To convince yourself that the above equations work, think of the metric m(.) as the arithmetic mean or the median, then as you add a constant amount to each value of FE, the mean or median is shifted by the same constant amount. In other words, m(a + x) = a + m(x), where a is a constant and x = (x1, x2, x3, … xn). Likewise, think of the metric s(.) as a standard deviation, then s(c x) = c s(x), where c is a constant and x = (x1, x2, x3, … xn). The particular choice of the two metrics is not so important in the analysis, as long as they have the above properties. The MAPE is not an m(.) or s(.) metric.
A Structured Inference Base Approach (Phase I)
The useful information we can derive from this analysis is a decomposition of the measurement error distribution.

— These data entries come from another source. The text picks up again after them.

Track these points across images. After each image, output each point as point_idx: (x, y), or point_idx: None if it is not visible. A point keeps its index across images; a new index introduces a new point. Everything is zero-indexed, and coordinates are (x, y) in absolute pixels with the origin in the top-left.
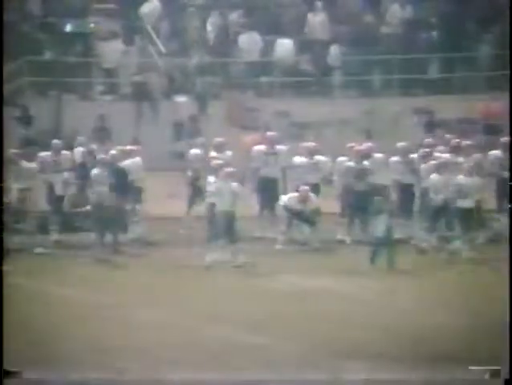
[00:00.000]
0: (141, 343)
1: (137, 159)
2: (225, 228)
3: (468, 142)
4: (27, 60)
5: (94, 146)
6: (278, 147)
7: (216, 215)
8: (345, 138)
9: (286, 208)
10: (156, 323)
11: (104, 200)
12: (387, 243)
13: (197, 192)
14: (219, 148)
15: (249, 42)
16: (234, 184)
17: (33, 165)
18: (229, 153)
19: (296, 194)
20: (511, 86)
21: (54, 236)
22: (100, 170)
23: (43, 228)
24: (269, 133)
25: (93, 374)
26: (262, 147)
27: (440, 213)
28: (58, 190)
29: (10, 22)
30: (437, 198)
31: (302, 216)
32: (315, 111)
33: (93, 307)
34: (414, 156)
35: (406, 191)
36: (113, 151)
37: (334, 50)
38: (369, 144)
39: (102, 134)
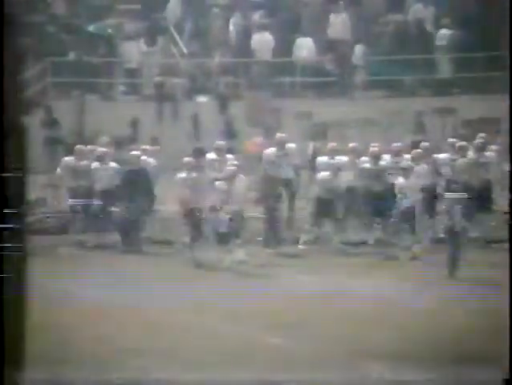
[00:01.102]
0: (164, 344)
1: (151, 160)
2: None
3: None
4: (51, 61)
5: (113, 147)
6: (288, 146)
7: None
8: (368, 138)
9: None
10: (178, 324)
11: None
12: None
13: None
14: (220, 151)
15: (262, 41)
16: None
17: (57, 168)
18: (230, 156)
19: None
20: (511, 86)
21: (78, 236)
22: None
23: (67, 229)
24: (279, 134)
25: (116, 374)
26: (272, 150)
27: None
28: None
29: (36, 23)
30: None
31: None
32: (338, 111)
33: (117, 308)
34: (437, 156)
35: (428, 191)
36: (134, 152)
37: (358, 49)
38: (399, 144)
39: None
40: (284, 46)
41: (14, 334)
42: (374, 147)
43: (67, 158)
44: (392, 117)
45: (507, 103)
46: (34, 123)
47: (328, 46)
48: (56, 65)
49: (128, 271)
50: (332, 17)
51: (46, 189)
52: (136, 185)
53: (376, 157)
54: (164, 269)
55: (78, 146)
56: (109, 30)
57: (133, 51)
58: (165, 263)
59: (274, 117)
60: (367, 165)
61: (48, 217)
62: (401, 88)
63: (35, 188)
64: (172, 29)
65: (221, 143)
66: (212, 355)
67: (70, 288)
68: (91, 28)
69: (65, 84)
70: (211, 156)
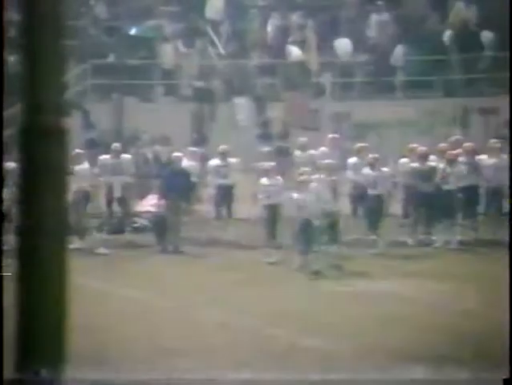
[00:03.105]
0: (202, 344)
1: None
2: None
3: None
4: (91, 63)
5: (158, 147)
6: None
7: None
8: (407, 139)
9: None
10: (217, 324)
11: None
12: None
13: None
14: (223, 156)
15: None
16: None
17: (94, 168)
18: (233, 160)
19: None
20: (511, 86)
21: (115, 236)
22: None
23: (104, 229)
24: (330, 135)
25: (155, 375)
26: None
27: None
28: (118, 192)
29: (79, 26)
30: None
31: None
32: (377, 111)
33: (154, 307)
34: (480, 157)
35: (471, 192)
36: (176, 153)
37: (398, 50)
38: (445, 145)
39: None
40: (323, 47)
41: (53, 335)
42: (420, 147)
43: (103, 156)
44: (433, 117)
45: (507, 103)
46: (74, 125)
47: (367, 46)
48: (96, 67)
49: (165, 271)
50: (372, 17)
51: (87, 189)
52: (176, 186)
53: (424, 157)
54: (202, 269)
55: (114, 144)
56: (149, 32)
57: (171, 53)
58: (203, 263)
59: (312, 118)
60: (416, 165)
61: (87, 217)
62: (442, 88)
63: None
64: (210, 30)
65: (224, 147)
66: (250, 355)
67: (107, 288)
68: (131, 30)
69: (105, 86)
70: (215, 161)
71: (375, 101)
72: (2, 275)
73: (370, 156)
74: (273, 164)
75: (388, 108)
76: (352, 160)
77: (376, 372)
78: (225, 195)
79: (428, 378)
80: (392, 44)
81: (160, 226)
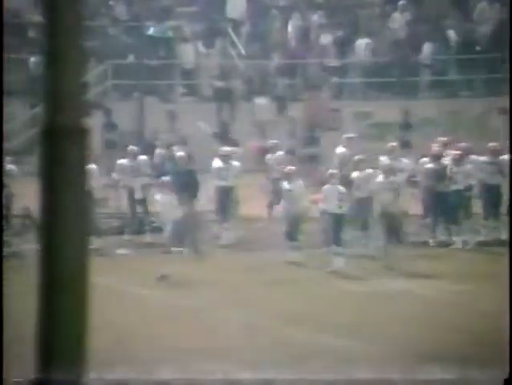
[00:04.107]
0: (222, 344)
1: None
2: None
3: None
4: (111, 63)
5: (174, 148)
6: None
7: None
8: (428, 138)
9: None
10: (237, 324)
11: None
12: None
13: (277, 194)
14: (225, 158)
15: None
16: (340, 187)
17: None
18: (236, 163)
19: None
20: (511, 86)
21: (135, 237)
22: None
23: (124, 230)
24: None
25: (173, 374)
26: (343, 149)
27: None
28: (138, 194)
29: (99, 27)
30: None
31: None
32: (398, 111)
33: (174, 308)
34: (504, 157)
35: (492, 192)
36: (180, 153)
37: (427, 48)
38: (464, 145)
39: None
40: (344, 47)
41: (75, 335)
42: (436, 147)
43: (121, 161)
44: (455, 117)
45: (507, 103)
46: (94, 125)
47: (389, 46)
48: (116, 67)
49: (186, 271)
50: (393, 17)
51: (107, 190)
52: (187, 185)
53: (460, 158)
54: (219, 270)
55: (130, 147)
56: (169, 33)
57: (191, 53)
58: (219, 264)
59: (333, 118)
60: (431, 165)
61: (107, 218)
62: (464, 88)
63: (97, 189)
64: (230, 30)
65: (227, 149)
66: (271, 355)
67: (126, 287)
68: (150, 31)
69: (125, 86)
70: (217, 163)
71: (397, 101)
72: (2, 275)
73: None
74: (294, 167)
75: (408, 108)
76: (423, 160)
77: (399, 372)
78: (226, 197)
79: (437, 378)
80: (414, 43)
81: (176, 226)
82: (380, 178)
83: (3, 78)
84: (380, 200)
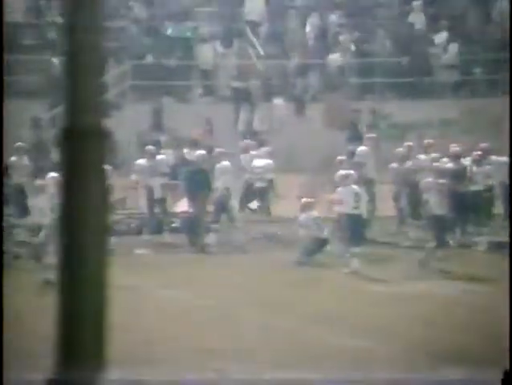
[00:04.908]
0: (240, 344)
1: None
2: (351, 231)
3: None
4: (130, 64)
5: (185, 149)
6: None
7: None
8: (448, 139)
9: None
10: (255, 324)
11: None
12: None
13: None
14: (225, 156)
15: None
16: (357, 187)
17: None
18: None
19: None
20: (511, 86)
21: (154, 236)
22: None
23: (142, 230)
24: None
25: (192, 374)
26: (365, 149)
27: None
28: (157, 193)
29: (118, 27)
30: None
31: None
32: (417, 111)
33: (192, 307)
34: None
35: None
36: (199, 152)
37: (452, 48)
38: (485, 145)
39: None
40: (362, 47)
41: (95, 335)
42: (455, 147)
43: (139, 161)
44: (475, 117)
45: (507, 103)
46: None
47: (407, 46)
48: (135, 68)
49: (203, 271)
50: (411, 17)
51: (125, 191)
52: (199, 184)
53: (481, 159)
54: (238, 269)
55: (148, 147)
56: (188, 33)
57: (209, 53)
58: (239, 263)
59: (352, 118)
60: (450, 165)
61: (126, 218)
62: (484, 87)
63: (115, 189)
64: (248, 31)
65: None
66: (291, 356)
67: (147, 288)
68: (169, 31)
69: (143, 87)
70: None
71: (416, 101)
72: (2, 276)
73: (474, 153)
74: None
75: (428, 108)
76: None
77: (417, 372)
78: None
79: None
80: (432, 43)
81: (194, 226)
82: (429, 179)
83: (3, 78)
84: (429, 201)
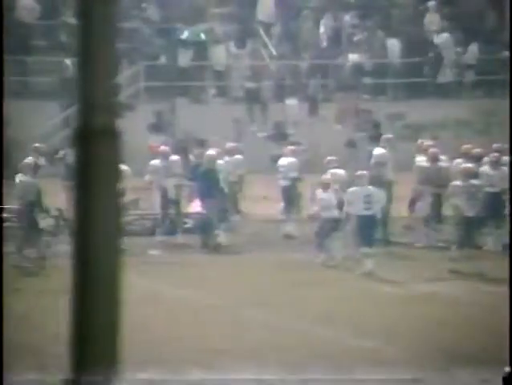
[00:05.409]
0: (249, 344)
1: (237, 156)
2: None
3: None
4: (143, 65)
5: (196, 150)
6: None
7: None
8: (462, 139)
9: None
10: (264, 324)
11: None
12: None
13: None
14: (231, 152)
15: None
16: (370, 188)
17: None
18: (239, 157)
19: None
20: (511, 86)
21: (167, 237)
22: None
23: (155, 231)
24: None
25: (202, 374)
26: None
27: None
28: (171, 194)
29: (132, 28)
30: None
31: None
32: (431, 112)
33: (203, 308)
34: None
35: None
36: (209, 152)
37: (472, 48)
38: (499, 146)
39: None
40: (375, 47)
41: (108, 335)
42: (470, 147)
43: (153, 161)
44: (489, 118)
45: (507, 103)
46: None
47: (421, 46)
48: (148, 69)
49: (213, 271)
50: (427, 17)
51: (139, 191)
52: (211, 185)
53: (497, 160)
54: (248, 269)
55: (162, 147)
56: (201, 34)
57: (223, 54)
58: (250, 264)
59: (365, 118)
60: (466, 166)
61: (139, 219)
62: (499, 88)
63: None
64: (261, 31)
65: (232, 144)
66: (295, 355)
67: (159, 288)
68: (184, 35)
69: (157, 88)
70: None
71: (430, 101)
72: (2, 275)
73: (491, 154)
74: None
75: (442, 109)
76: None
77: (426, 373)
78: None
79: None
80: (447, 44)
81: (207, 227)
82: (458, 182)
83: (3, 78)
84: (456, 203)
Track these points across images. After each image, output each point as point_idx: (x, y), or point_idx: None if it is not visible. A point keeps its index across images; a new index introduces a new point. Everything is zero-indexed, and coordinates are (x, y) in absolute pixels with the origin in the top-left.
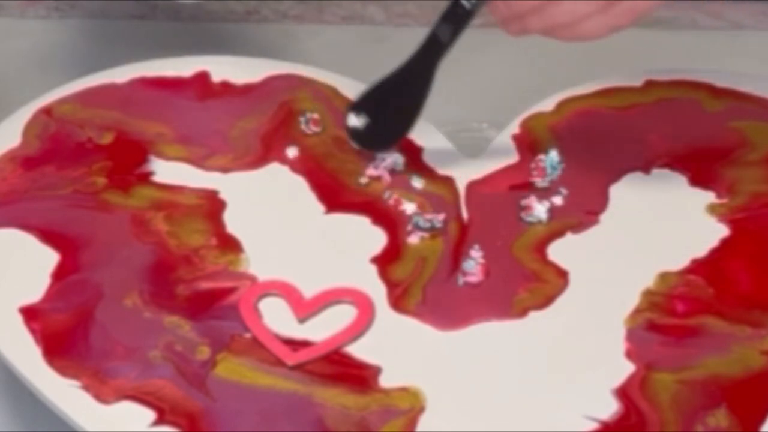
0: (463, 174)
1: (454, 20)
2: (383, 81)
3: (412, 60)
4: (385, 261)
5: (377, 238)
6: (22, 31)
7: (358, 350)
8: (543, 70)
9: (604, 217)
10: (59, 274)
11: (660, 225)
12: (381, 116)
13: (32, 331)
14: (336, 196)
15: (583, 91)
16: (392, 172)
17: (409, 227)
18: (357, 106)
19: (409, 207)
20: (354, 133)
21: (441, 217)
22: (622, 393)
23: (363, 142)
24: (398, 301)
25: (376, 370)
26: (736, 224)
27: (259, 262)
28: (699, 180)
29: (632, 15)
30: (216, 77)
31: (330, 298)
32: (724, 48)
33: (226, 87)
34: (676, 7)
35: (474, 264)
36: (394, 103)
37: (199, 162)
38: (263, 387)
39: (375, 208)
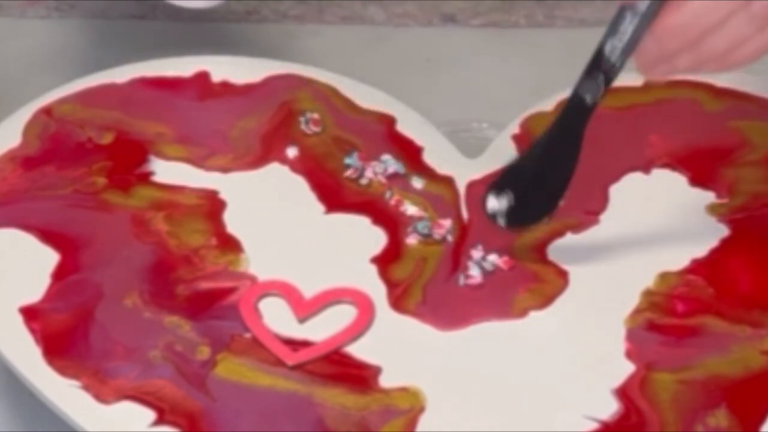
0: (463, 174)
1: (599, 76)
2: (524, 157)
3: (556, 129)
4: (385, 261)
5: (377, 238)
6: (22, 31)
7: (358, 350)
8: (543, 70)
9: (604, 217)
10: (59, 274)
11: (660, 225)
12: (525, 194)
13: (32, 331)
14: (336, 196)
15: None
16: (393, 174)
17: (409, 229)
18: (498, 186)
19: (409, 207)
20: (495, 214)
21: (442, 231)
22: (622, 393)
23: (508, 221)
24: (398, 301)
25: (376, 370)
26: (736, 224)
27: (259, 262)
28: (699, 180)
29: None
30: (216, 77)
31: (330, 298)
32: None
33: (226, 87)
34: None
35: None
36: (539, 179)
37: (199, 162)
38: (263, 387)
39: (375, 208)
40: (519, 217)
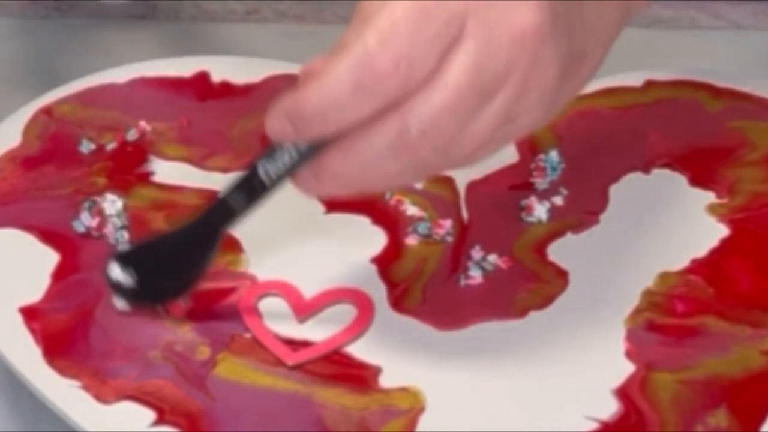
0: (463, 174)
1: (250, 192)
2: (159, 239)
3: (197, 222)
4: (385, 261)
5: (377, 238)
6: (22, 31)
7: (358, 350)
8: None
9: (604, 217)
10: (59, 274)
11: (660, 225)
12: (151, 274)
13: (32, 331)
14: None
15: (582, 90)
16: None
17: (409, 229)
18: (123, 258)
19: (409, 207)
20: (116, 285)
21: (442, 231)
22: (622, 393)
23: (126, 297)
24: (398, 301)
25: (376, 370)
26: (736, 224)
27: (259, 262)
28: (699, 180)
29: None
30: (216, 77)
31: (330, 298)
32: (724, 48)
33: (226, 87)
34: (676, 7)
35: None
36: (168, 263)
37: (199, 162)
38: (263, 387)
39: (375, 208)
40: (139, 294)
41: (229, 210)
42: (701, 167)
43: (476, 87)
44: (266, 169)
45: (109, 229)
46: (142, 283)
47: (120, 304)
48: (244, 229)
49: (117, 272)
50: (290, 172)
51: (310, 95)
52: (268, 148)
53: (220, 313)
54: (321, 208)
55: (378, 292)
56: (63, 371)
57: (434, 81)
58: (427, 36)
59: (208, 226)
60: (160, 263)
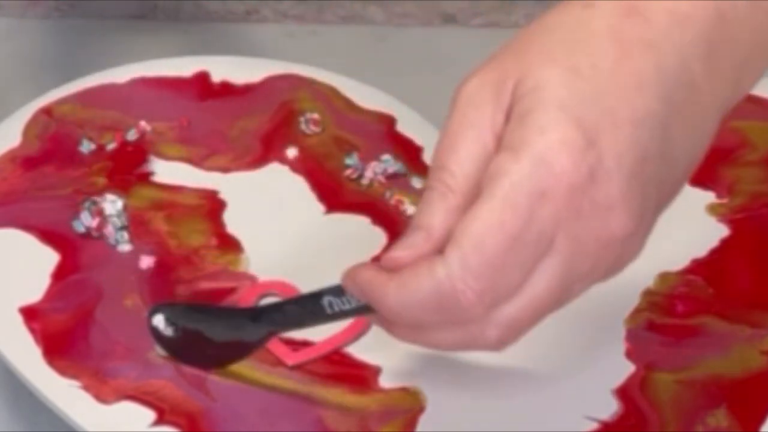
0: None
1: (308, 313)
2: (211, 309)
3: (250, 313)
4: None
5: (377, 238)
6: (22, 31)
7: (358, 350)
8: None
9: None
10: (59, 274)
11: (660, 225)
12: (190, 337)
13: (32, 331)
14: (336, 196)
15: None
16: (393, 174)
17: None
18: (170, 310)
19: (409, 207)
20: (158, 335)
21: None
22: (622, 393)
23: (168, 349)
24: None
25: (376, 370)
26: (736, 224)
27: (259, 262)
28: (699, 180)
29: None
30: (216, 77)
31: None
32: None
33: (226, 87)
34: None
35: None
36: (210, 336)
37: (199, 162)
38: (263, 387)
39: (375, 208)
40: (172, 347)
41: (282, 317)
42: (701, 167)
43: (559, 296)
44: (330, 302)
45: (109, 229)
46: (178, 341)
47: (159, 350)
48: (244, 229)
49: (159, 320)
50: (352, 313)
51: (389, 300)
52: (339, 285)
53: None
54: (321, 208)
55: None
56: (63, 371)
57: (517, 293)
58: (515, 263)
59: (259, 322)
60: (201, 332)
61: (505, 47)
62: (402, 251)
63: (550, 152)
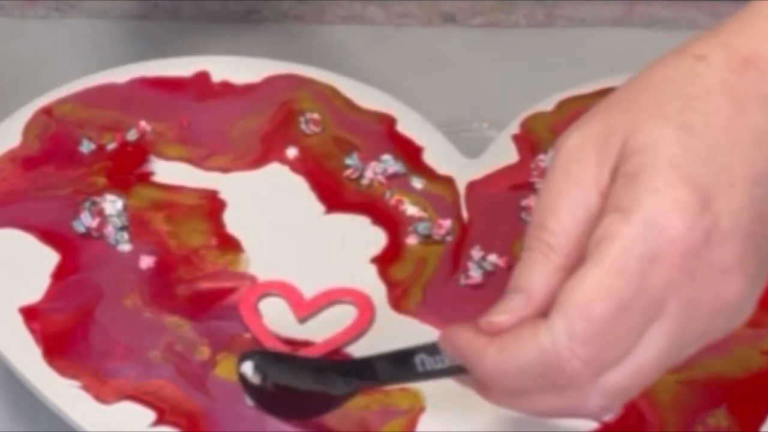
0: (463, 174)
1: (399, 371)
2: (300, 360)
3: (339, 366)
4: (385, 261)
5: (377, 238)
6: (22, 31)
7: (358, 350)
8: (543, 70)
9: None
10: (59, 274)
11: None
12: (276, 386)
13: (32, 331)
14: (336, 196)
15: (583, 91)
16: (393, 174)
17: (409, 229)
18: (261, 358)
19: (409, 208)
20: (245, 382)
21: (442, 231)
22: None
23: (253, 395)
24: (398, 301)
25: None
26: None
27: (259, 262)
28: None
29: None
30: (216, 77)
31: (330, 298)
32: None
33: (226, 87)
34: (676, 7)
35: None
36: (297, 387)
37: (199, 162)
38: None
39: (375, 208)
40: (257, 396)
41: (372, 373)
42: None
43: (668, 361)
44: (423, 360)
45: (109, 229)
46: (265, 389)
47: (247, 399)
48: (244, 229)
49: (248, 367)
50: (445, 373)
51: (487, 364)
52: (433, 343)
53: (220, 313)
54: (321, 208)
55: (378, 292)
56: (63, 371)
57: (624, 360)
58: (624, 329)
59: (349, 377)
60: (288, 383)
61: (609, 101)
62: (502, 315)
63: (663, 215)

The analysis will yield a (conditional) posterior distribution for the unknown parameters β and σ from which we can derive unique confidence intervals and related practical inferences.
The location-scale model is an application of a Structured Inference Base (SIB) approach that can be generalized to a wide range of applications, not just for accuracy measurement. In a future article I will elaborate on the details of the SIB process for forecasting intermittent demand.